IE 11 is not supported. For an optimal experience visit our site on another browser.

WHO to help probe bird flu deaths in Turkey

The World Health Organization sent a team of experts to Turkey to help investigate the deaths of two teenagers from suspected bird flu, a senior official said.
/ Source: Reuters

The World Health Organization on Thursday sent a team of experts to Turkey to help investigate the deaths of two teenagers from suspected bird flu, a senior official said.

The team, which had been requested by Ankara, included epidemiologists who would try to verify the source of the deadly virus which is believed to have killed a brother and sister in a remote rural district of Turkey near the Armenian border.

WHO officials say that there is little doubt that the deaths were due to the feared H5N1 avian virus, making them the first human cases to occur outside China and Southeast Asia.

On Thursday, a second test in Istanbul had supported the findings of an Ankara laboratory that H5N1 was responsible, said Guenael Rodier, special adviser on communicable diseases at the Geneva-based World Health Organization.

While a final diagnosis would only come after samples were examined at a laboratory in Britain later this week, the Istanbul lab had used a genetic technique that was as good as a fingerprint of the virus, he added.

“I have no reason not to trust the result,” he told Reuters by telephone from the WHO’s European headquarters in Copenhagen.

But the WHO, which had been expecting human cases after the virus was detected amongst wild birds and poultry in Turkey and parts of south-east Europe late last year, said that this did not mean a worldwide flu pandemic had become more likely.

Scientists fear that the deadly virus, which still rarely escapes to humans from birds and poultry, could mutate and become more easily transmissible.

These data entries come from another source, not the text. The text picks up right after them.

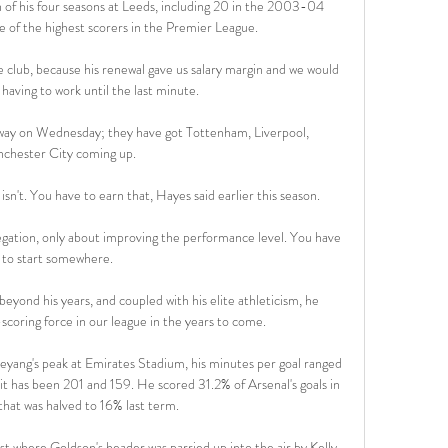
 of his four seasons at Leeds, including 20 in the 2003-04 
 of the highest scorers in the Premier League.

he club, because his renewal gave us salary margin and we would 
having to work until the last minute.

away on Wednesday; they have got Tottenham, Liverpool, 
chester City coming up. 

y isn't. You have to earn that, Hayes said earlier this season.

egation, only about improving the performance level. You have 
to start somewhere. 

 beyond his years, and coupled with his elite athleticism, he 
coring force in our league in the years to come.

g's peak at Emirates Stadium, his minutes per goal ranged 
 it has been 201 and 159. He scored 31.2% of Arsenal's goals in 
hat was halved to 16% last term.

t where Goldson's header was parried up into the air by Kelly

In this case, it could trigger a global epidemic in which millions of people could die.

H5N1 has killed 74 people in China and southeast Asia since 2003, but virtually all the cases involved people, as in Turkey, who had been in close contact with infected poultry.

Turkish newspapers said officials suspected the 14-year-old boy and his 15-year-old sister were infected by chickens they kept at home.

Tracing the source of the infection would be the job of the epidemiologists, Rodier said, adding their conclusions could be expected within the next five days.

The official said that the United Nations’ health agency had no reason yet to raise its global pandemic alert from the current three on a six-point scale.

For the WHO to move to level four, there would need to be evidence of human-to-human transmission, and there was none yet.

“From a distance it looks like we have no need to be concerned as it (the Turkish case) looks very like what happened in Asia, but let the investigators do their job,” Rodier said.